Other factors impacting prices

Over the past few years, with the pandemic limiting movement, confining millions of people to their home, preventing international travel, forcing people to save money, and giving us all plenty of time to think about how and where we live, real estate purchasing was front of mind.

But that could shift as life slowly but surely returns to normal and stricter measures like citywide lockdowns become a thing of the past, Mr Kusher said.

“The removal of COVID restrictions means that buyers may be less likely to dedicate as much of their income to housing. In fact, potential buyers may decide that their current home is sufficient.”

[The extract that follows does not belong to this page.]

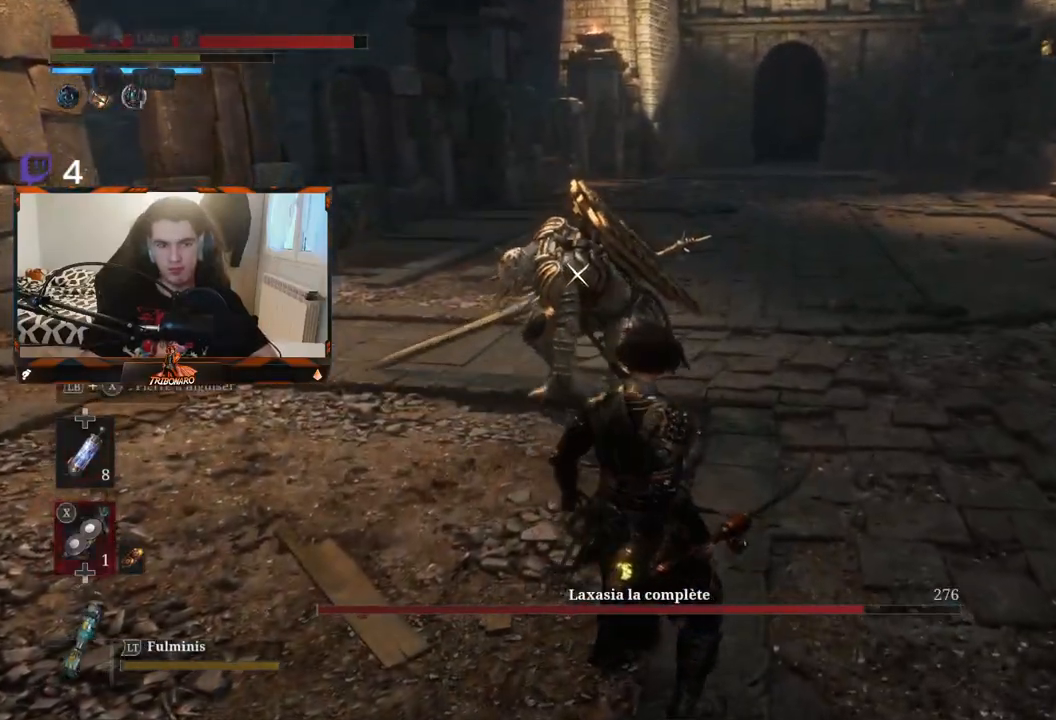
{"buttons": [], "left_stick": "up-left", "right_stick": "center", "events": [[233, "left_stick", "center"], [483, "left_stick", "up-left"]]}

A slow but steady return to normal post-COVID may see demand for property dip. Picture: Getty

Record-low interest rates also encouraged spending on real estate, with the cost of borrowing extremely cheap.

But there are growing signs the Reserve Bank is preparing to lift rates – it’s now a matter of when, not if.

“Although there has been no movement in variable mortgage rates – they’ve fallen if anything – the lift in fixed-rate mortgages signals rates will increase and borrowers don’t have the security of locking in low rates for several years,” Mr Kusher said.

Finally, although the changes by the Australian Prudential Regulation Authority – the banking regulator – around credit availability has been mild to date, it is tightening credit availability and reducing borrowing capacities, he said.

“In turn, this will likely contribute to a slowing of demand for housing and means that prices can’t be bid-up as rapidly as they have been over the past year.”